After the earthly ministry and death of Christ, the emphasis on the Spirit as the object of the blasphemous words and attitudes will give way to an emphasis on Jesus Christ (cf. James 2:7). Hence, we find Paul's preaching of Christ crucified being repudiated; this would appear to be "blasphemy against the Spirit" as well (Acts 13:8, 45; 14:2; 18:6; 19:13-16).
Blasphemy against the Spirit and apostasy are related. Apostasy, whether defined in the Calvinistic or Arminian sense, is committed by those who have had some relationship to God through Christ. Thus, apostasy is acceptance followed by repudiation of Jesus Christ (Heb 6:4-6; 10:29-39; 1 John 5:16-17); blasphemy against the Spirit is not preceded by acceptance. It describes overt repudiation before any kind of commitment is made. While we may distinguish these two sins in this manner, it also needs to be observed that the two sins amount to largely the same stance.
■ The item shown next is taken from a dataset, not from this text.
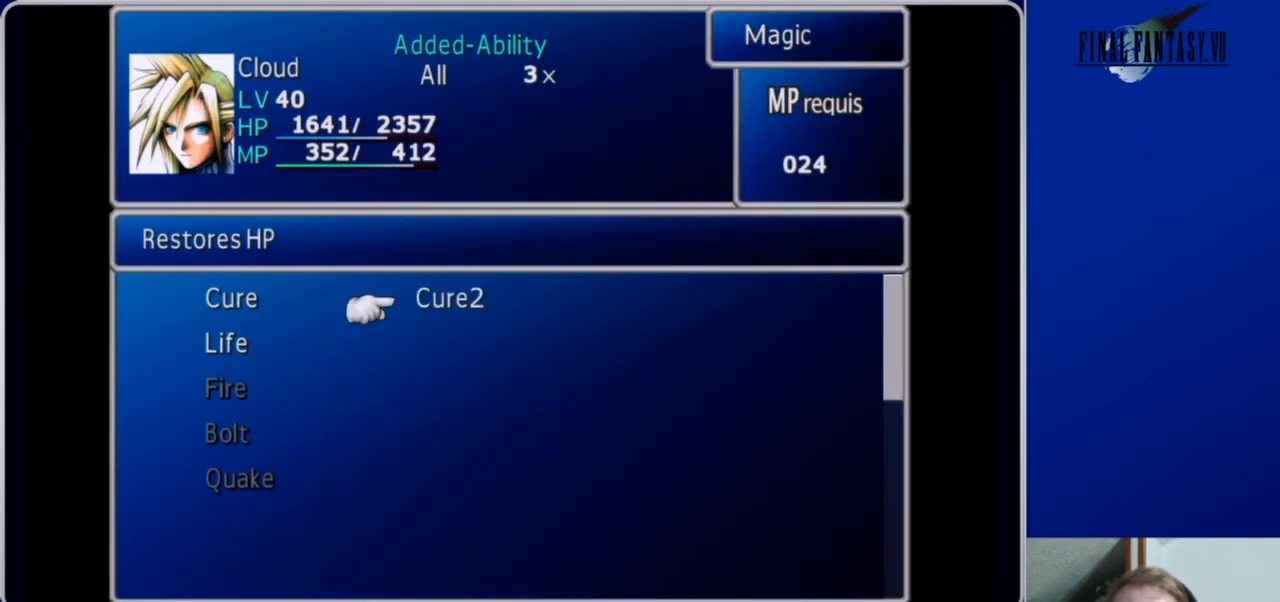
{"buttons": ["A"], "left_stick": "center", "right_stick": "center", "events": [[33, "A", "down"], [100, "A", "up"], [500, "A", "down"]]}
For both involve an overt repudiation of God's work in Christ.
See also Holy Spirit; Sin unto Death
Bibliography. C. K. Barrett, The Holy Spirit and the Gospel Tradition; G. C. Berkouwer, Sin; H. W. Beyer, TDNT, 1:621-25; O. Hofius, EDNT, 1:219-21; W. D. Davies and D. C. Allison, Jr., The Gospel according to Saint Matthew; A. Richardson, An Introduction to the Theology of the New Testament; N. Turner, Christian Words; G. H. Twelftree, Dictionary of Jesus and the Gospels, pp. 75-77; H. Wä risch, W. Mundle, and C. Brown, NIDNTT, 3.340-47.